◆ SELECTED TEXT ◆
Another difference between Interpreter and a machine language implementation is the degree of optimization of the code. For the sake of clarity, the routines specified in this chapter have not been optimized. For example, to perform a task, Interpreter may fetch a pointer from the object memory several times in different routines, when a more optimized interpreter might save the value in a register for later use. Many of the routines in the formal specification will not be subroutines in a machine language implementation, but will be written in-line instead.
Object Memory Interface
Chapter 26 gave an informal description of the object memory. Since the routines of Interpreter need to interact with the object memory, we need its formal functional specification. This will be presented as the protocol specification of class ObjectMemory. Chapter 30 will describe one way to implement this protocol specification. The object memory associates a 16-bit object pointer with
- the object pointer of a class-describing object and
- a set of 8- or 16-bit fields that contain object pointers or numerical values.
The interface to the object memory uses zero-relative integer indices to indicate an object's fields. Instances of Integer are used for both object pointers and field indices in the interface between the interpreter and object memory.
The protocol of ObjectMemory contains pairs of messages for fetching and storing object pointers or numerical values in an object's fields.

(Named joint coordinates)

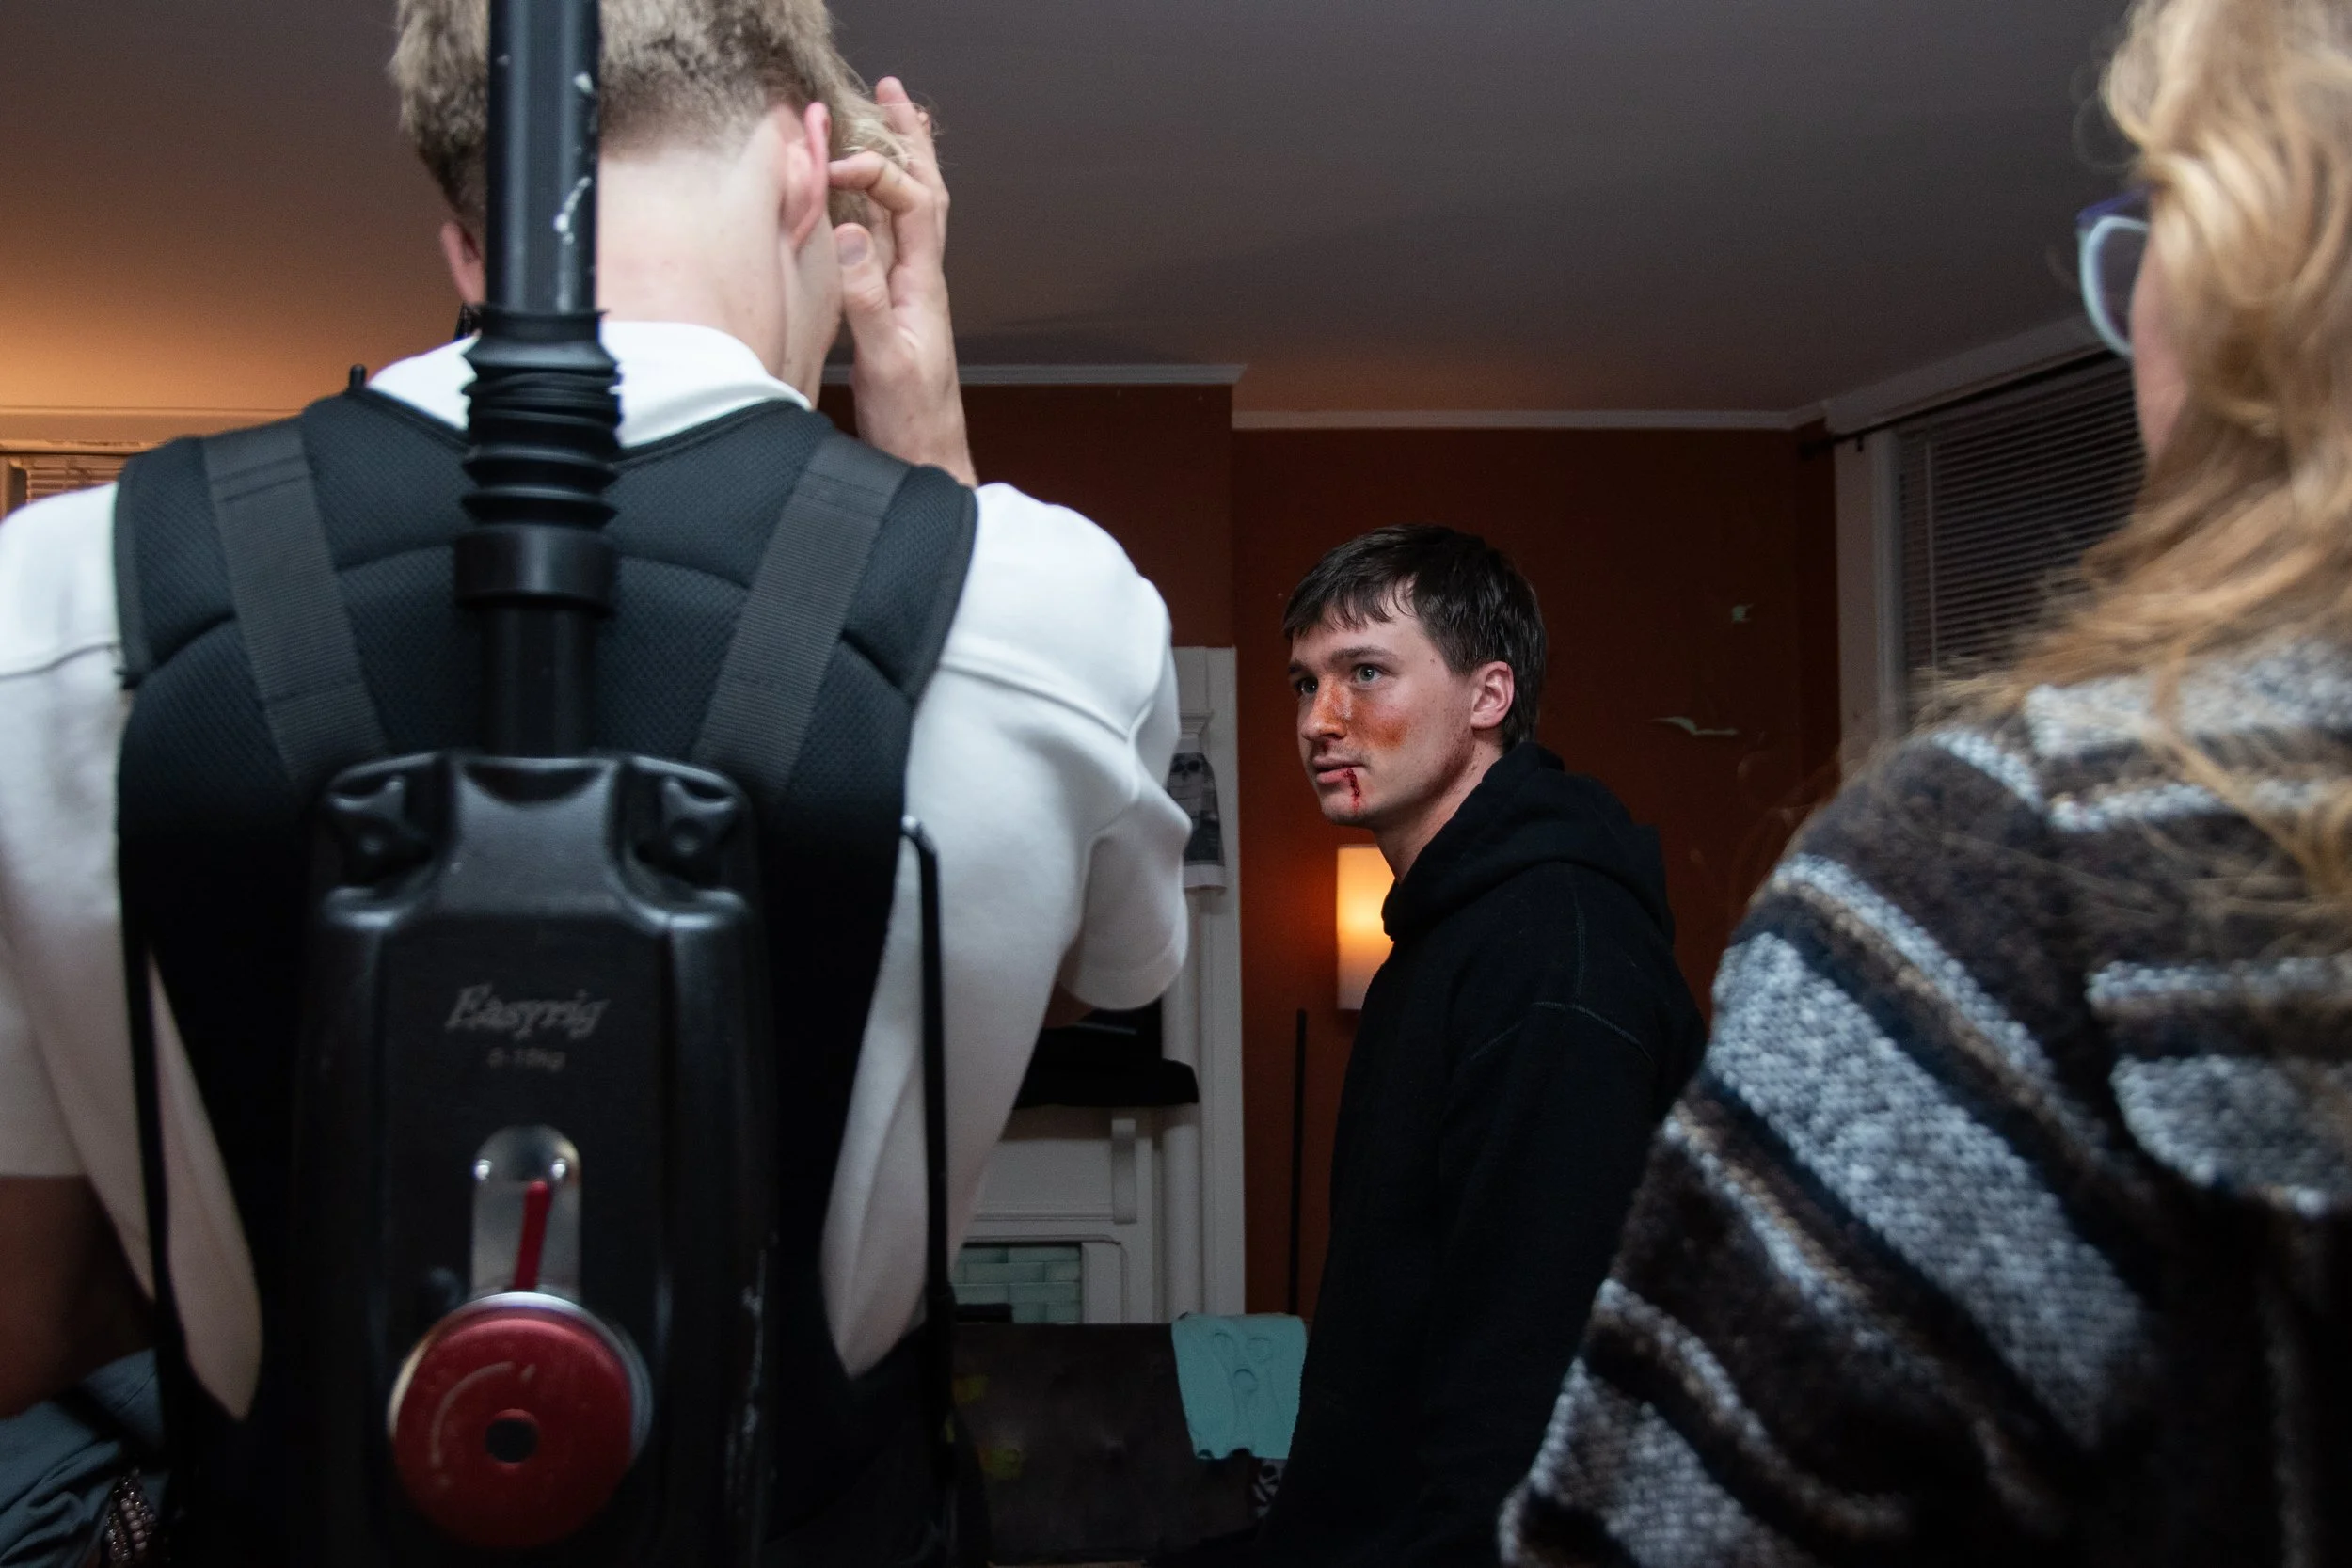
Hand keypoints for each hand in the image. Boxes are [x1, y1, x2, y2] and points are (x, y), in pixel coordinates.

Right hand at [829, 79, 975, 485]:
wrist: (929, 467)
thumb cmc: (912, 425)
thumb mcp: (883, 363)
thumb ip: (866, 299)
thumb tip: (850, 232)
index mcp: (922, 288)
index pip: (912, 204)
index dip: (879, 171)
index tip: (837, 163)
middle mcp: (921, 283)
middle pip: (925, 195)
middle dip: (910, 141)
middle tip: (893, 94)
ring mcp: (908, 296)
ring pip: (911, 215)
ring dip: (900, 165)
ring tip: (891, 122)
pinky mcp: (893, 311)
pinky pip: (891, 244)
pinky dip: (880, 207)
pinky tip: (865, 199)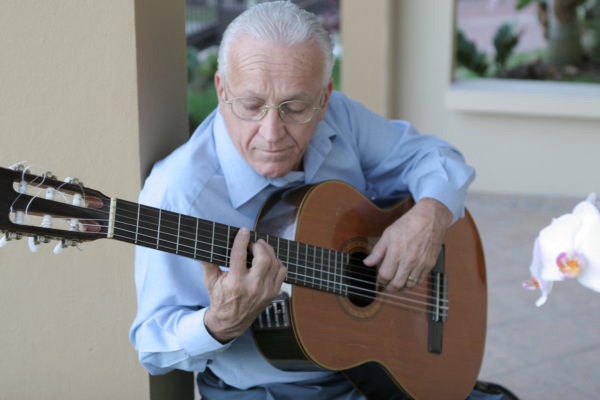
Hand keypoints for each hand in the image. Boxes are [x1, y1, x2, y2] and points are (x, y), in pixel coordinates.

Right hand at [203, 227, 286, 342]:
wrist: (230, 322)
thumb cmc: (220, 298)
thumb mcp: (210, 281)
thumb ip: (207, 262)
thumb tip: (204, 243)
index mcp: (235, 283)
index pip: (240, 255)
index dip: (242, 240)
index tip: (244, 231)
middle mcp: (252, 287)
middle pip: (264, 259)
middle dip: (260, 246)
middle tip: (254, 243)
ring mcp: (265, 291)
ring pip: (275, 264)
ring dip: (269, 252)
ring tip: (261, 249)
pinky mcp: (273, 293)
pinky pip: (282, 272)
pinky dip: (277, 263)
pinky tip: (268, 261)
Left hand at [363, 198, 451, 290]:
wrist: (430, 218)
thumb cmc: (408, 224)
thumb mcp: (388, 234)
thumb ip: (377, 251)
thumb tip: (367, 263)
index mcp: (396, 252)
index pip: (385, 275)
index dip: (380, 280)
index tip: (379, 279)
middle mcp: (409, 260)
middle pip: (397, 284)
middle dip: (389, 287)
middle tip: (386, 286)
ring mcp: (421, 263)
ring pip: (409, 285)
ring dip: (401, 287)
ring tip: (396, 284)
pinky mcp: (430, 264)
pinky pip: (420, 280)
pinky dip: (412, 283)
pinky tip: (407, 278)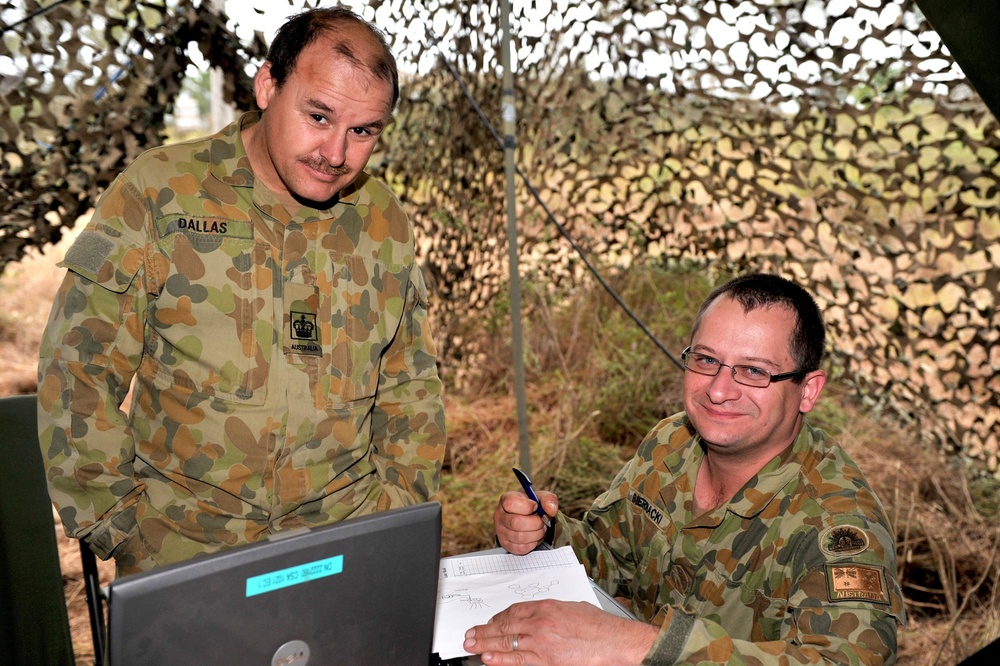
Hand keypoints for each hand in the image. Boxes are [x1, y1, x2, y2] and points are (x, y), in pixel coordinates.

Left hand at [463, 599, 656, 664]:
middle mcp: (541, 621)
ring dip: (486, 644)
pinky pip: (519, 659)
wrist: (615, 642)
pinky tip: (489, 659)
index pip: (514, 610)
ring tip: (471, 646)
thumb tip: (538, 617)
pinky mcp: (547, 660)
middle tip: (470, 634)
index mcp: (547, 606)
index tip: (490, 623)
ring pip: (507, 642)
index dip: (498, 618)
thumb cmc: (600, 627)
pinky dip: (501, 659)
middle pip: (505, 625)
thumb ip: (552, 611)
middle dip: (485, 630)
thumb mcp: (572, 608)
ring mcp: (542, 641)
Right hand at [494, 490, 557, 554]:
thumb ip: (548, 500)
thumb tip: (551, 510)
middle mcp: (500, 516)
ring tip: (540, 529)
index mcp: (506, 500)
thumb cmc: (532, 506)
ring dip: (536, 534)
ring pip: (520, 537)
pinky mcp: (506, 545)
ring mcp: (501, 532)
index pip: (511, 504)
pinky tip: (535, 536)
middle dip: (536, 523)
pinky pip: (521, 548)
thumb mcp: (541, 498)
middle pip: (516, 523)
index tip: (536, 507)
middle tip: (542, 522)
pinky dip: (533, 543)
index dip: (528, 506)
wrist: (527, 519)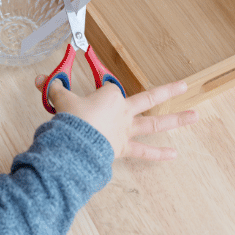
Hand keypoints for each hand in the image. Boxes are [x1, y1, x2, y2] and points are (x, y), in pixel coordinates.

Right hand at [35, 76, 198, 159]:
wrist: (75, 144)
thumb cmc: (70, 121)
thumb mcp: (60, 101)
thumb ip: (54, 90)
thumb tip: (39, 80)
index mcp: (109, 95)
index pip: (108, 89)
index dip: (98, 92)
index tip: (84, 99)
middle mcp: (123, 110)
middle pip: (149, 98)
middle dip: (169, 91)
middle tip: (185, 85)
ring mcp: (127, 130)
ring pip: (155, 124)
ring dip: (177, 120)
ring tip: (195, 116)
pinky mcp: (125, 148)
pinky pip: (144, 152)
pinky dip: (159, 154)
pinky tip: (174, 154)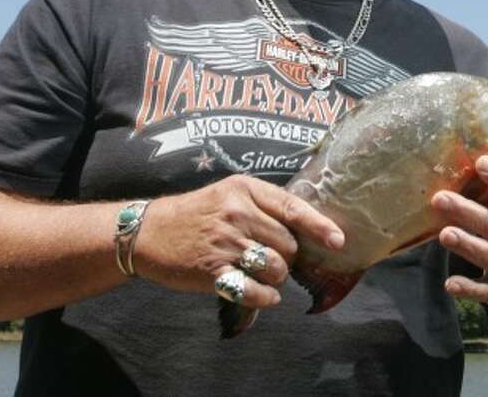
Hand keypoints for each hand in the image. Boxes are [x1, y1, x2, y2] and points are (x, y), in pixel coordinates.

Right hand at [132, 174, 343, 310]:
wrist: (148, 231)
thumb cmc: (198, 213)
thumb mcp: (229, 194)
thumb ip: (264, 206)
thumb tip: (305, 229)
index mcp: (245, 190)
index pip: (292, 208)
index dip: (319, 226)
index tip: (338, 241)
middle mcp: (237, 214)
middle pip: (288, 244)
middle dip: (287, 256)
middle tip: (271, 257)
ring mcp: (225, 243)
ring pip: (276, 268)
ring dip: (276, 277)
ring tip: (261, 273)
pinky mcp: (212, 271)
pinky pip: (254, 291)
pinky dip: (265, 297)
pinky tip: (263, 294)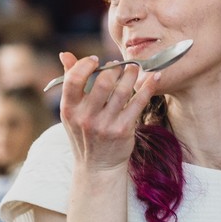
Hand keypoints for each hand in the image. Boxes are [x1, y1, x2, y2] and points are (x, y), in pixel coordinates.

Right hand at [58, 52, 159, 174]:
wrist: (97, 167)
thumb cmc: (85, 133)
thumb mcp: (72, 111)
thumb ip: (70, 81)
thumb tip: (65, 54)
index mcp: (69, 109)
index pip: (73, 79)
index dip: (86, 65)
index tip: (97, 60)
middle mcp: (85, 117)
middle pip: (103, 81)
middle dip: (115, 68)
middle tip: (121, 65)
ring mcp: (105, 124)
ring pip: (123, 90)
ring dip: (132, 74)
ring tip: (134, 68)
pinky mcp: (123, 129)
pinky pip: (139, 102)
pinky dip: (149, 87)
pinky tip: (155, 77)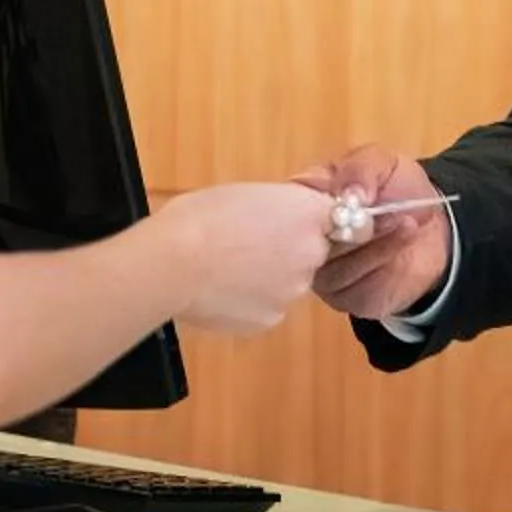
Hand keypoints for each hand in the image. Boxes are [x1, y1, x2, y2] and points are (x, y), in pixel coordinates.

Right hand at [159, 183, 338, 334]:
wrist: (173, 264)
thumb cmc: (201, 216)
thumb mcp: (246, 193)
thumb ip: (278, 208)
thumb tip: (280, 220)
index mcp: (308, 214)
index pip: (338, 215)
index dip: (313, 219)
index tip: (292, 221)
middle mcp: (311, 254)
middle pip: (313, 251)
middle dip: (290, 249)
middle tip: (250, 243)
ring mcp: (293, 291)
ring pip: (290, 281)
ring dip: (270, 275)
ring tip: (229, 268)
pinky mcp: (271, 319)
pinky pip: (268, 305)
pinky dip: (252, 299)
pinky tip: (223, 290)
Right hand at [291, 145, 450, 321]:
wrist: (433, 231)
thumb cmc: (398, 190)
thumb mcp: (382, 162)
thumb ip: (361, 169)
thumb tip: (348, 193)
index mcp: (302, 199)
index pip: (286, 203)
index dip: (315, 200)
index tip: (352, 194)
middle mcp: (302, 239)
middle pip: (306, 241)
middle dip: (349, 224)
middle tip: (384, 210)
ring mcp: (319, 271)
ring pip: (331, 266)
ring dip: (372, 245)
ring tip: (405, 223)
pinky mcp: (340, 296)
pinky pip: (351, 286)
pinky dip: (379, 265)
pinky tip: (400, 251)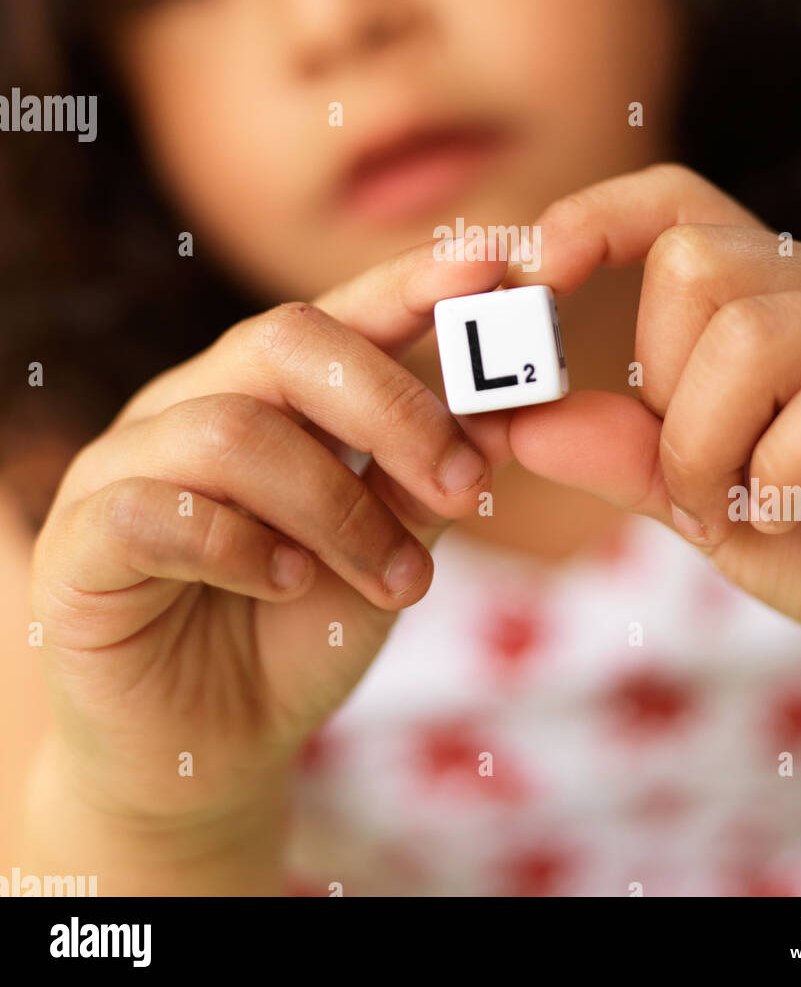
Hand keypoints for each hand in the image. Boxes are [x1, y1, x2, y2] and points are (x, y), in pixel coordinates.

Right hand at [29, 240, 502, 830]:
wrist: (204, 752)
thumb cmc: (298, 634)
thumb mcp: (388, 551)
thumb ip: (431, 482)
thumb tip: (507, 413)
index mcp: (267, 393)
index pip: (342, 312)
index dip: (413, 281)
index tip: (495, 263)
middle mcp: (191, 404)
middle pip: (285, 340)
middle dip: (394, 407)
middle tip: (469, 484)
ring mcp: (125, 465)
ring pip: (233, 430)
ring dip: (339, 509)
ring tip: (399, 582)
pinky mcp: (80, 544)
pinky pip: (156, 510)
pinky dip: (241, 546)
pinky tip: (288, 585)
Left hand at [494, 164, 800, 714]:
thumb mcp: (705, 500)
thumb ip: (621, 455)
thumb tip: (515, 420)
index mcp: (776, 289)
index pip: (677, 201)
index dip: (596, 219)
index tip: (532, 273)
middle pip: (695, 265)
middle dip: (661, 390)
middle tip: (695, 480)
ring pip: (754, 336)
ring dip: (713, 447)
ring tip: (743, 507)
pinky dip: (788, 477)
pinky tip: (799, 512)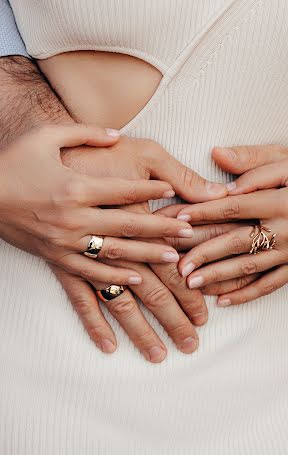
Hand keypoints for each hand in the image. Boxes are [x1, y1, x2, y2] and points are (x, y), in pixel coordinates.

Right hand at [0, 123, 192, 284]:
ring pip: (114, 253)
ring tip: (176, 257)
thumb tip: (117, 134)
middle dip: (162, 228)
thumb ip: (85, 133)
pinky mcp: (54, 257)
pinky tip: (137, 280)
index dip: (153, 191)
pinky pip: (89, 273)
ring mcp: (63, 241)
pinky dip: (115, 278)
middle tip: (190, 230)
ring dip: (147, 256)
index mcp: (74, 185)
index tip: (177, 194)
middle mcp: (72, 217)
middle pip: (127, 225)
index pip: (123, 190)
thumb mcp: (47, 136)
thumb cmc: (14, 159)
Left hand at [177, 145, 287, 306]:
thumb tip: (217, 154)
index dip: (204, 212)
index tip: (178, 218)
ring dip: (218, 277)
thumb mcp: (287, 161)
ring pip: (249, 267)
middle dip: (205, 254)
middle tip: (177, 264)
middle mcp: (286, 229)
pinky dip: (246, 294)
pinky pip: (270, 285)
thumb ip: (253, 161)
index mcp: (280, 200)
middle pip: (237, 242)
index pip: (235, 207)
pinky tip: (222, 300)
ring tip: (189, 283)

◆ PROBLEM ◆
Answer these questions from the object memory passage:
1. Instead of fetching a pointer from the object memory several times, what might a more optimized interpreter do with the value?
2. Which chapter will describe one way to implement the protocol specification of class ObjectMemory?
3. What kind of indices does the interface to the object memory use to indicate an object's fields?
Answer using only the object memory passage.

◆ TASK ANSWER ◆
1. Save the value in a register for later use.
2. Chapter 30.
3. Zero-relative integer indices.